### Exercise data
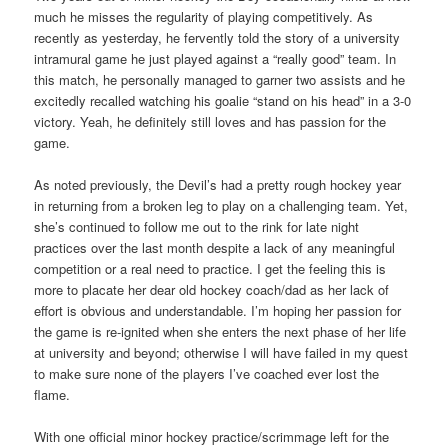
much he misses the regularity of playing competitively. As
recently as yesterday, he fervently told the story of a university
intramural game he just played against a “really good” team. In
this match, he personally managed to garner two assists and he
excitedly recalled watching his goalie “stand on his head” in a 3-0
victory. Yeah, he definitely still loves and has passion for the
game.
As noted previously, the Devil’s had a pretty rough hockey year
in returning from a broken leg to play on a challenging team. Yet,
she’s continued to follow me out to the rink for late night
practices over the last month despite a lack of any meaningful
competition or a real need to practice. I get the feeling this is
more to placate her dear old hockey coach/dad as her lack of
effort is obvious and understandable. I’m hoping her passion for
the game is re-ignited when she enters the next phase of her life
at university and beyond; otherwise I will have failed in my quest
to make sure none of the players I’ve coached ever lost the
flame.
With one official minor hockey practice/scrimmage left for the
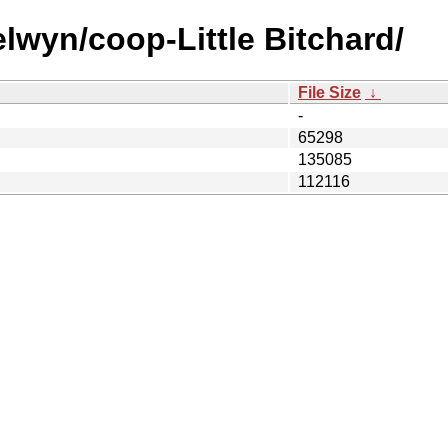
lwyn/coop-Little Bitchard/
File Size
↓
-
65298
135085
112116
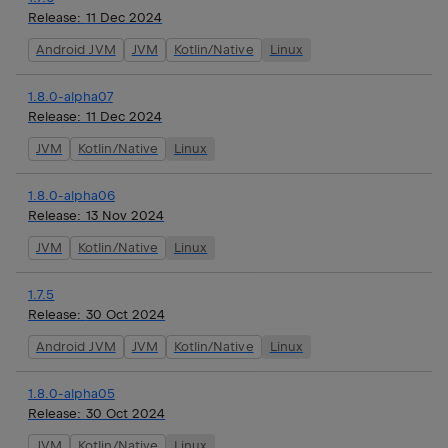
Release:
11 Dec 2024
Android JVM
JVM
Kotlin/Native
Linux
1.8.0-alpha07
Release:
11 Dec 2024
JVM
Kotlin/Native
Linux
1.8.0-alpha06
Release:
13 Nov 2024
JVM
Kotlin/Native
Linux
1.7.5
Release:
30 Oct 2024
Android JVM
JVM
Kotlin/Native
Linux
1.8.0-alpha05
Release:
30 Oct 2024
JVM
Kotlin/Native
Linux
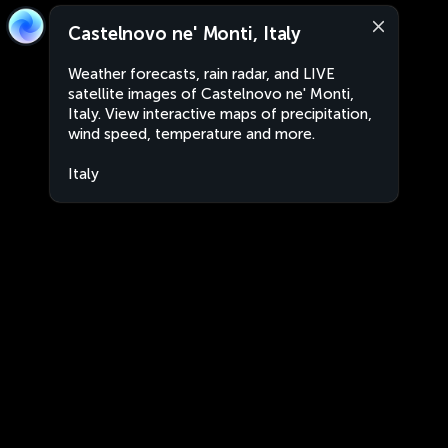
Castelnovo ne' Monti, Italy
Weather forecasts, rain radar, and LIVE
satellite images of Castelnovo ne' Monti,
Italy. View interactive maps of precipitation,
wind speed, temperature and more.
Italy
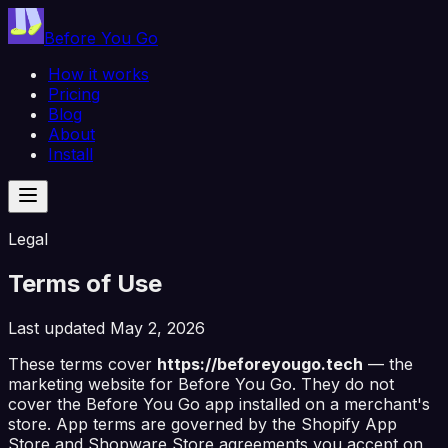
Before You Go
How it works
Pricing
Blog
About
Install
Legal
Terms of Use
Last updated
May 2, 2026
These terms cover
https://beforeyougo.tech
— the
marketing website for
Before You Go
. They do
not
cover the
Before You Go
app installed on a merchant's
store. App terms are governed by the Shopify App
Store and Shopware Store agreements you accept on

### Work task
Convert every line of text in the records above into a JSON list of strings, one string per line, skipping any blank lines. Leave the pictures out of the answer.

### Reply to the task
[
  "much he misses the regularity of playing competitively. As",
  "recently as yesterday, he fervently told the story of a university",
  "intramural game he just played against a “really good” team. In",
  "this match, he personally managed to garner two assists and he",
  "excitedly recalled watching his goalie “stand on his head” in a 3-0",
  "victory. Yeah, he definitely still loves and has passion for the",
  "game.",
  "As noted previously, the Devil’s had a pretty rough hockey year",
  "in returning from a broken leg to play on a challenging team. Yet,",
  "she’s continued to follow me out to the rink for late night",
  "practices over the last month despite a lack of any meaningful",
  "competition or a real need to practice. I get the feeling this is",
  "more to placate her dear old hockey coach/dad as her lack of",
  "effort is obvious and understandable. I’m hoping her passion for",
  "the game is re-ignited when she enters the next phase of her life",
  "at university and beyond; otherwise I will have failed in my quest",
  "to make sure none of the players I’ve coached ever lost the",
  "flame.",
  "With one official minor hockey practice/scrimmage left for the",
  "lwyn/coop-Little Bitchard/",
  "File Size",
  "↓",
  "-",
  "65298",
  "135085",
  "112116",
  "Release:",
  "11 Dec 2024",
  "Android JVM",
  "JVM",
  "Kotlin/Native",
  "Linux",
  "1.8.0-alpha07",
  "Release:",
  "11 Dec 2024",
  "JVM",
  "Kotlin/Native",
  "Linux",
  "1.8.0-alpha06",
  "Release:",
  "13 Nov 2024",
  "JVM",
  "Kotlin/Native",
  "Linux",
  "1.7.5",
  "Release:",
  "30 Oct 2024",
  "Android JVM",
  "JVM",
  "Kotlin/Native",
  "Linux",
  "1.8.0-alpha05",
  "Release:",
  "30 Oct 2024",
  "JVM",
  "Kotlin/Native",
  "Linux",
  "Castelnovo ne' Monti, Italy",
  "Weather forecasts, rain radar, and LIVE",
  "satellite images of Castelnovo ne' Monti,",
  "Italy. View interactive maps of precipitation,",
  "wind speed, temperature and more.",
  "Italy",
  "Before You Go",
  "How it works",
  "Pricing",
  "Blog",
  "About",
  "Install",
  "Legal",
  "Terms of Use",
  "Last updated",
  "May 2, 2026",
  "These terms cover",
  "https://beforeyougo.tech",
  "— the",
  "marketing website for",
  "Before You Go",
  ". They do",
  "not",
  "cover the",
  "Before You Go",
  "app installed on a merchant's",
  "store. App terms are governed by the Shopify App",
  "Store and Shopware Store agreements you accept on"
]